Our study was not a randomized controlled trial. However, the histo-pathological findings would not have been significantly affected, as the pathologists who examined the specimens were not aware whether the operation was open or laparoscopic. A few previous studies have shown that the mean number of harvested lymph nodes was significantly higher in laparoscopic than in open surgery [7,8,9]. Our findings are similar to theirs. However, some studies have shown no difference between the number of LN resected in open and laparoscopic surgery [10,11,12]. It is not clear whether the two groups of patients included in these previous studies were operated on by the same surgeons.

In our study the longitudinal margins and CRM were comparable in the laparoscopic and open surgery groups. A few previous studies have also shown comparable CRM in LR and OR, with no positive distal margins in either group [9, 13]. Our findings are very similar to theirs.

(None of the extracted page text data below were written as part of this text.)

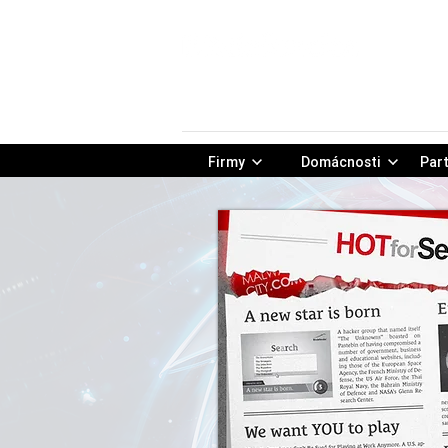
Firmy
Domácnosti
Part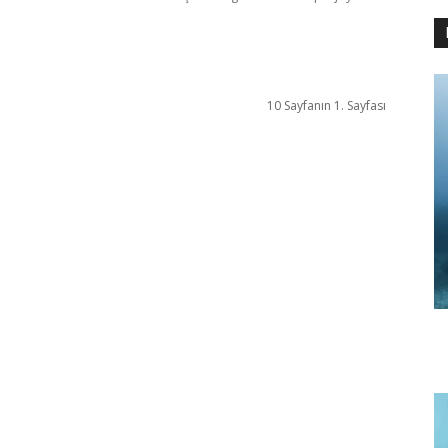
10 Sayfanın 1. Sayfası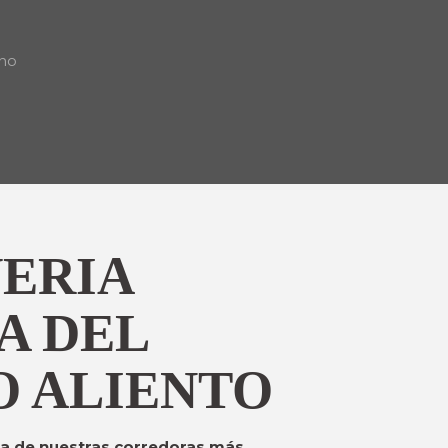
ano
VERIA
A DEL
O ALIENTO
una de nuestras corredoras más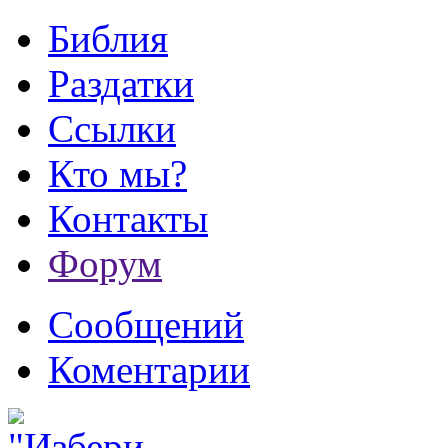
Библия
Раздатки
Ссылки
Кто мы?
Контакты
Форум
Сообщений
Коментарии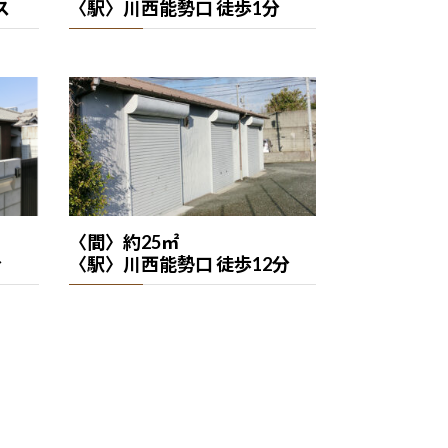
ス
〈駅〉川西能勢口 徒歩1分
〈間〉約25㎡
分
〈駅〉川西能勢口 徒歩12分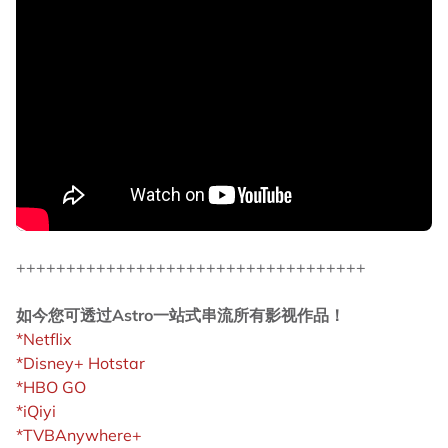
+++++++++++++++++++++++++++++++++++
如今您可透过Astro一站式串流所有影视作品！
*Netflix
*Disney+ Hotstar
*HBO GO
*iQiyi
*TVBAnywhere+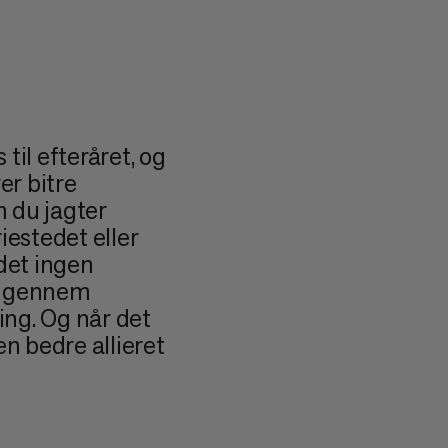
til efteråret, og
er bitre
 du jagter
riestedet eller
 det ingen
rs gennem
ng. Og når det
en bedre allieret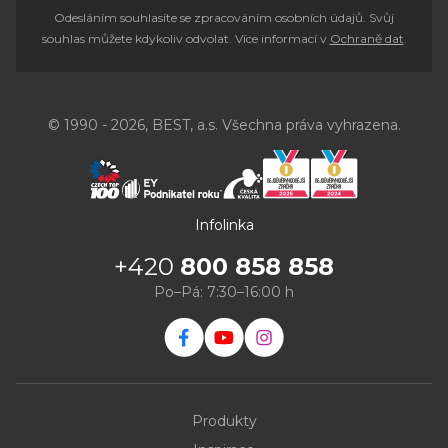
Odesláním souhlasíte se zpracováním osobních údajů. Svůj
souhlas můžete kdykoliv odvolat. Více informací v
Ochraně dat
.
© 1990 - 2026, BEST, a.s. Všechna práva vyhrazena.
Infolinka
+420
800 858 858
Po–Pá: 7:30–16:00 h
Produkty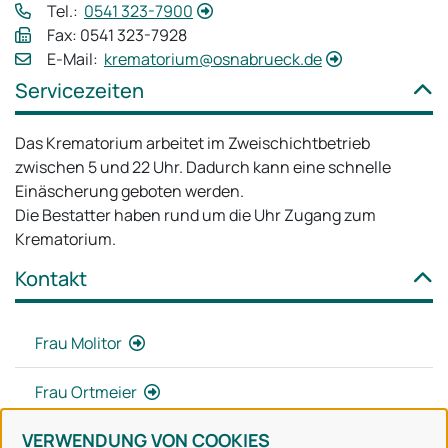
Tel.:
0541 323-7900
Fax: 0541 323-7928
E‑Mail:
krematorium@osnabrueck.de
Servicezeiten
Das Krematorium arbeitet im Zweischichtbetrieb
zwischen 5 und 22 Uhr. Dadurch kann eine schnelle
Einäscherung geboten werden.
Die Bestatter haben rund um die Uhr Zugang zum
Krematorium.
Kontakt
Frau Molitor
Frau Ortmeier
VERWENDUNG VON COOKIES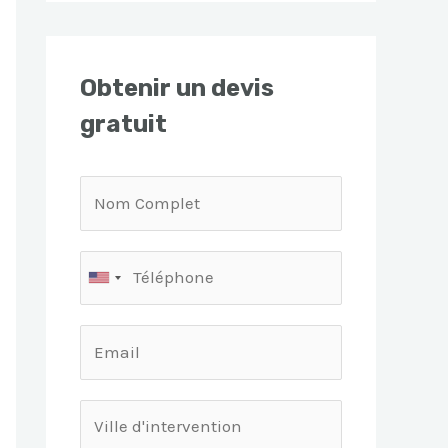
Obtenir un devis
gratuit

Most previous studies have compared either the lymph node harvest or the resection margins in LR and OR. Both these aspects were evaluated in our study. Both CRM and LN clearance are important for tumour staging and prognostication at the time of surgery. In our study a single surgical team operated on all patients and processing and examination of resected specimens was done by a single histopathology team thus eliminating undue bias. Patients were followed up for 3 years and there was no significant difference in both overall and disease free survival between the two groups. Previous studies have shown comparable recurrence and survival rates in laparoscopic and open surgery [12,13,14]. The significantly better LN clearance in our study could be attributed to the more precise high resolution and brighter image which allows the surgeon to perform a more radical and precise resection of the mesocolon and mesorectum, while facilitating an accurate and complete lymphadenectomy with higher transection of the vascular pedicles. Earlier studies may have failed to show better LN clearance in LR due to poorer optics at the time these studies were done.

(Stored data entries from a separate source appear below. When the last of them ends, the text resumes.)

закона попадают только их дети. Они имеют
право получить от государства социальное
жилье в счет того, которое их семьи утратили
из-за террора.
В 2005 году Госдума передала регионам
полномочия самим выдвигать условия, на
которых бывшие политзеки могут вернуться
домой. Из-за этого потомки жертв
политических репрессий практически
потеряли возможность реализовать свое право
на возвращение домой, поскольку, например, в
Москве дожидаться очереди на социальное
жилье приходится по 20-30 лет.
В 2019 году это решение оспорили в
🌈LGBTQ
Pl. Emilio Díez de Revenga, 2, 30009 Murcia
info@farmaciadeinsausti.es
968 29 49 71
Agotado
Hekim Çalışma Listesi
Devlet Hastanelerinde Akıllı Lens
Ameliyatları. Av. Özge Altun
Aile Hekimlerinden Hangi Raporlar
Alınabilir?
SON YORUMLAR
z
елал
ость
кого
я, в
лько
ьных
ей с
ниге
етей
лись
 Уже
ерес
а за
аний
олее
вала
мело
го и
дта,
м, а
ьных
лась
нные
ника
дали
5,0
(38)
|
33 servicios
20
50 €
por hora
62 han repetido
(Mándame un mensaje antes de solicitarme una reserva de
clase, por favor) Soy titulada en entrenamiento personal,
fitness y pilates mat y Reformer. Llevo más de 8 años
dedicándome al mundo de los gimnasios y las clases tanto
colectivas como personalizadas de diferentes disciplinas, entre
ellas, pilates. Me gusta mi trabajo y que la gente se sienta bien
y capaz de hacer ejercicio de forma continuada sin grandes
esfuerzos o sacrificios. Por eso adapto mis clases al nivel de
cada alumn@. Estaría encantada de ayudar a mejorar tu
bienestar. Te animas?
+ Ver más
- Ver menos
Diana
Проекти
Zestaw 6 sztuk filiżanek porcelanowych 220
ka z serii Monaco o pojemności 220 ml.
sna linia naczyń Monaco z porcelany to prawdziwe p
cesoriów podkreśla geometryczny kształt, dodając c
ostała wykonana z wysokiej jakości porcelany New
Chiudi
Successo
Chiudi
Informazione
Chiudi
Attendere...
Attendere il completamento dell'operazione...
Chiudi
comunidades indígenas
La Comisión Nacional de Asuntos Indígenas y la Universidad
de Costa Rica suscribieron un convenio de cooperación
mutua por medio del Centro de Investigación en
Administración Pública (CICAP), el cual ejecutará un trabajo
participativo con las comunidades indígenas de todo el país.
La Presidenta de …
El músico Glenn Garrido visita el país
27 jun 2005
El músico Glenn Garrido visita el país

In spite of the knowing the benefits of laparoscopic surgery for CRC the majority of surgeons practicing in Sri Lanka showed a reluctance to adopt this approach. One of the reasons was their concern about the adequacy of adequate locoregional tumour clearance and survival in view of the fact that tumours in this part of the world are more advanced at the time of presentation. Our study showed that comparable tumour clearance, better nodal clearance and acceptable survival rates could be obtained in laparoscopic colorectal cancer surgery. The findings of this study are likely to encourage more South Asian surgeons to adopt the laparoscopic approach thereby increasing the proportion of laparoscopic procedures performed which would result in better patient outcomes.

In conclusion, this study highlights the fact that satisfactory oncological outcomes including clear margins, lymph node harvest and survival rates can be obtained with laparoscopic colorectal cancer surgery in a South Asian developing country.